Replying to the O/T post.
For drinking water, the United States Environmental Protection Agency (EPA) does not have a Maximum Contaminant Level (MCL) for hexavalent chromium.
My post specifically states that the route is critical - and it’s inhalation that is toxic. There is ample evidence that Cr6 is highly carcinogenic if inhaled and this is seen in worked exposed to it. Nothing there is new and all of this was known when Erin Brockovich managed to extort millions from PG&E (because it was simply cheaper to settle than it was to fight dozens of cases).
Cr6 is converted to Cr3 by HCl in the gut although this wasn’t accurately reflected in the Wikipedia article you’ve pasted in, but it’s discussed here: Ingestion of chromium(VI) in drinking water by human volunteers: absorption, distribution, and excretion of single and repeated doses - PubMed with volunteers given a dose of 5-10 milligrams Cr6 per liter of deionized water which is a massive amount.
That Cr6 is hugely genotoxic, causing carcinogenesis in workers exposed to atmospheric Cr6 is not in doubt but there is no evidence that ingestion of small amounts of Cr6 is harmful in drinking water.
The rate of all cancer types in and around the area implicated by the PG&E leakage covered by the movie and the lawsuits has remained at statistically similar level as reflected by the rates of the same cancers across the USA. Brockovich was full of it and the crucially movie’s writers knew that, that much is evidenced in the Act 1 -> 2 turning point where Brockovich (Julia Roberts) is shocked to hear from Dr. Frankle (Randly Lowell) how bad this is, but read carefully:
[INDENT=2]FRANKEL
Yes. There’s straight-up chromium – does all kinds of good things for the body. There’s chrom 3, which is fairly benign, and then there’s chrom 6, hexavalent chromium, which, depending on the amounts, can be very harmful
ERIN
Harmful, like – how? What would you get?
FRANKEL With repeated exposure to toxic levels – God, anything, really – from chronic headaches and nosebleeds to respiratory disease, liver failure, heart failure, reproductive failure, bone or organ deterioration – plus, of course, any type of cancer. He rattles it off coolly. Just facts. Erin’s stunned.
ERIN So that stuff – it kills people.
FRANKEL Oh, yeah. Definitely. Highly toxic, highly carcinogenic. Bad, bad stuff.[/INDENT]
Note how even the screenplay alludes to Cr3 as being benign - but it doesn’t say that Cr6 when present in the water table is essentially safe because we convert it to Cr3. (Whoops.) If they’d been honest at this point, there wouldn’t have been a movie that made Brockovich into a hero, rather one that exposed the totally unbalanced nature of US litigation which would have potentially exposed Brockovich as just another “lawyer” who is keen to exploit the system.
It’s a movie, it’s not necessarily supposed to tell the truth; U571 misled everyone about the recovery of the first working engima machine. The TRUE story is even more interesting but far longer, but after much outcry, they did add a footnote explaining who really captured it.
Much the same can be said for glyphosate (often called RoundUp) after that was “implicated” by the IARC and caused an upset not unlike the MMR debacle, only this one has made ambulance chasing firms like the one Brockovich was with millions in fees: taken from the damages awarded to plaintiffs with horrible cancers.

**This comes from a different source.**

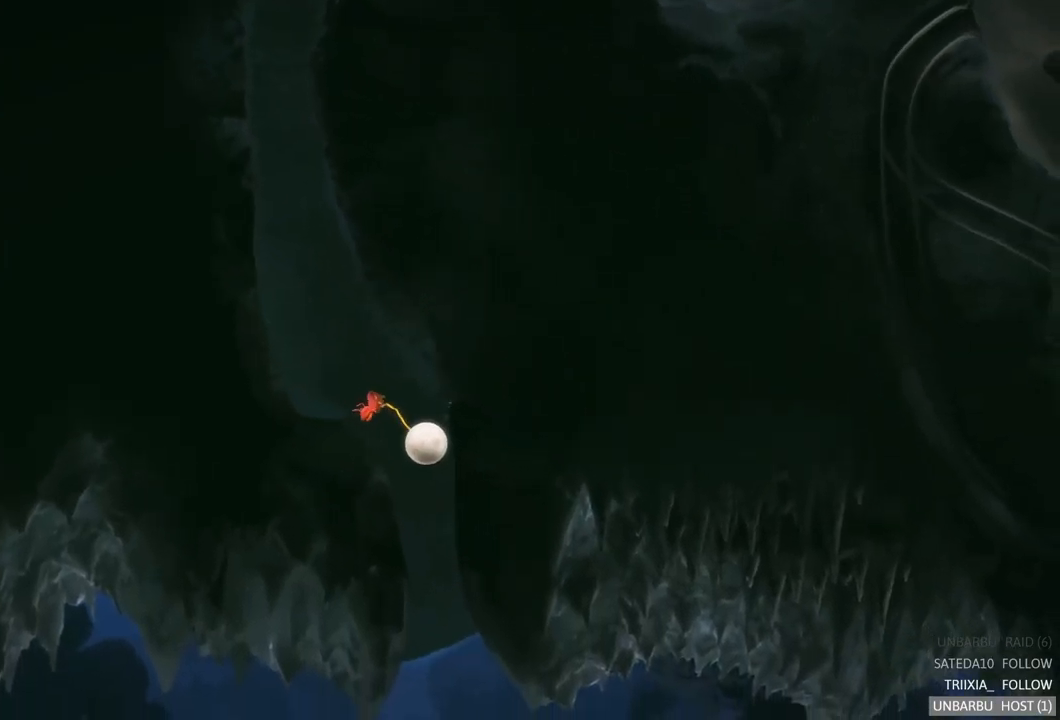
{"buttons": [], "left_stick": "center", "right_stick": "center", "events": []}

A lot of people hate on glyphosate because they don’t understand it. Save me the citations, I’ve probably read them already or the papers they are based on, and I’ve written extensively on this subject. Yes you can drink it, no it won’t give you cancer and no, it’s not a beverage either so you’re not supposed to drink in the first place. Indian farmers who did attempt to commit suicide (after being driven in to crushing debt by corrupt seed suppliers, also Indians it’s worth noting) just succeeded in making themselves vomit at worst. If there are any carcinogens in Roundup or the products associated with it, the balance of probability points to the surfactants which have to the best of my knowledge, not actually been fully assessed.

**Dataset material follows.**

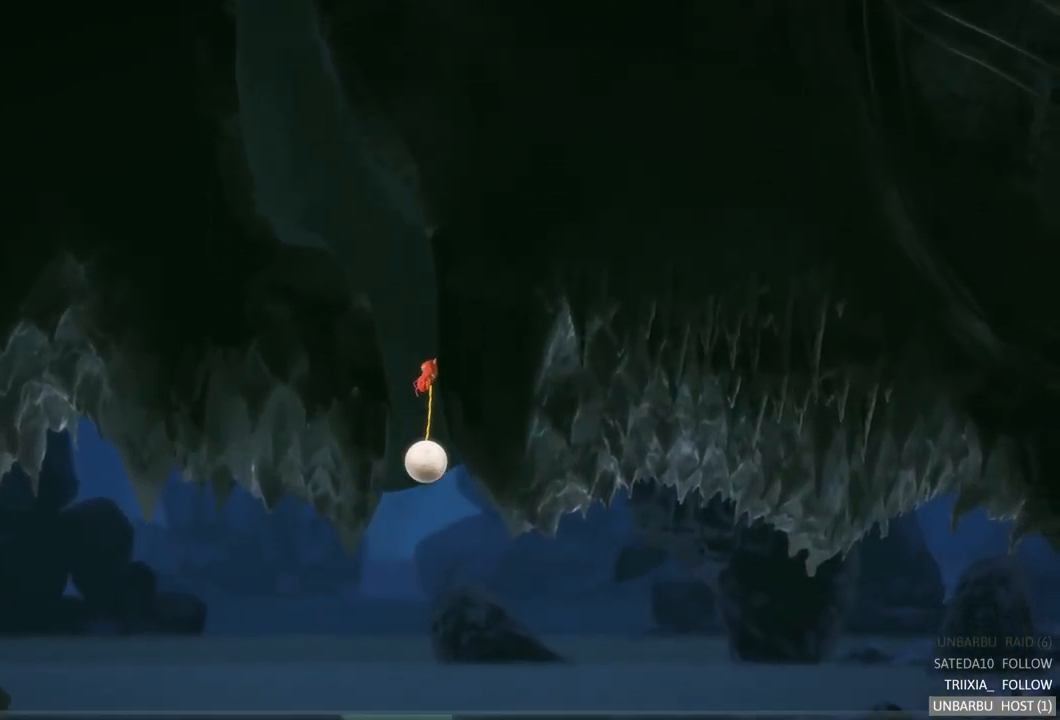
{"buttons": [], "left_stick": "center", "right_stick": "center", "events": []}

The IARC has been infiltrated by corrupt scientists, much as I hate to admit that such a thing exists, and this too has been exposed by good journalists. Unfortunately people hate on Monstanto because of the association with Agent Orange during the Vietnam war. Glyphosate was a once-in-a-lifetime discovery that’s been given a bad name by a well-funded anti-science lobby that, for its own selfish interests ($$$) wants to set modern agriculture back centuries.
Now, can we quit with the copypasta and return to the topic at hand please?